**WHAT TO DO**
[A] In the column on the Amville lot purchase, what down-payment was Gilbert to pay upon execution of the contract to sell?
[B] Retype the lines of the records that begin with the line containing "-0.5 to 0.5" and continue through the final line of the records.

**SUPPLIED TEXT**

Justified refusal
January 18, 2007 | 12:00am
When can a subdivision lot buyer suspend the installment payments of the lot he purchased? What steps must he take before he can suspend such payment? These are some of the questions raised in this case of Gilbert and ZR Realty.
After obtaining from the Housing Land Use and Regulatory Board (HLURB) a license to develop a subdivision known as Amville in 1985, ADC started selling the lots therein. One of those who purchased on October 8, 1985 was Gilbert. The contract to sell entered by Gilbert with ADC provides that Gilbert is to pay a down-payment of P26,058.50 upon execution, the balance to be paid in installments of P1,987.50 until full settlement of the purchase price of P130,290.

**PROVIDED DATA**
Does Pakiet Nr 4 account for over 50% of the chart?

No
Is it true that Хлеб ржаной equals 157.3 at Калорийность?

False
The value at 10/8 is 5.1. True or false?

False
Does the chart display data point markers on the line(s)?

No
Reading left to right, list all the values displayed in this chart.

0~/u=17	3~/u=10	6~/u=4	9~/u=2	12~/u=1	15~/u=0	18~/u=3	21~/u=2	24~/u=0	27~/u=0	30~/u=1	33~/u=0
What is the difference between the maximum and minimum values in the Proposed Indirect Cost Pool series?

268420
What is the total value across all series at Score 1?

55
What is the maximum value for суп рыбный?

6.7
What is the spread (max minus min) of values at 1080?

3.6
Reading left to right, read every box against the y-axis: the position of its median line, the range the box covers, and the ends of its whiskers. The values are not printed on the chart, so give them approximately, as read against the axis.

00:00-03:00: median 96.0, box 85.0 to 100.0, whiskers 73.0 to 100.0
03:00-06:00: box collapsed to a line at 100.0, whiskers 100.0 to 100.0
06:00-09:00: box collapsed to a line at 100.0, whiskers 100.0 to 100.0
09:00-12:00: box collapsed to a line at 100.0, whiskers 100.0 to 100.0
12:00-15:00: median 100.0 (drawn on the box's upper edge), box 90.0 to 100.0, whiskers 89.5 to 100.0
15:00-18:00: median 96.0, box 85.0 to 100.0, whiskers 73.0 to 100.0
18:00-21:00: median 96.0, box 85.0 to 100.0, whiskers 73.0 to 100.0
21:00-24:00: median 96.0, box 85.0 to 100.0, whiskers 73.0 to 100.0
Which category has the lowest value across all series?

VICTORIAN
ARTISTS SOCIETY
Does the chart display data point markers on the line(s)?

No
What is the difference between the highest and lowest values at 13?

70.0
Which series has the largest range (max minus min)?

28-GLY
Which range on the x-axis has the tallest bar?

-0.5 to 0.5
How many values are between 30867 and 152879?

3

**ANSWERS FOR THE EXERCISE**
[A] P26,058.50

[B]
-0.5 to 0.5
How many values are between 30867 and 152879?

3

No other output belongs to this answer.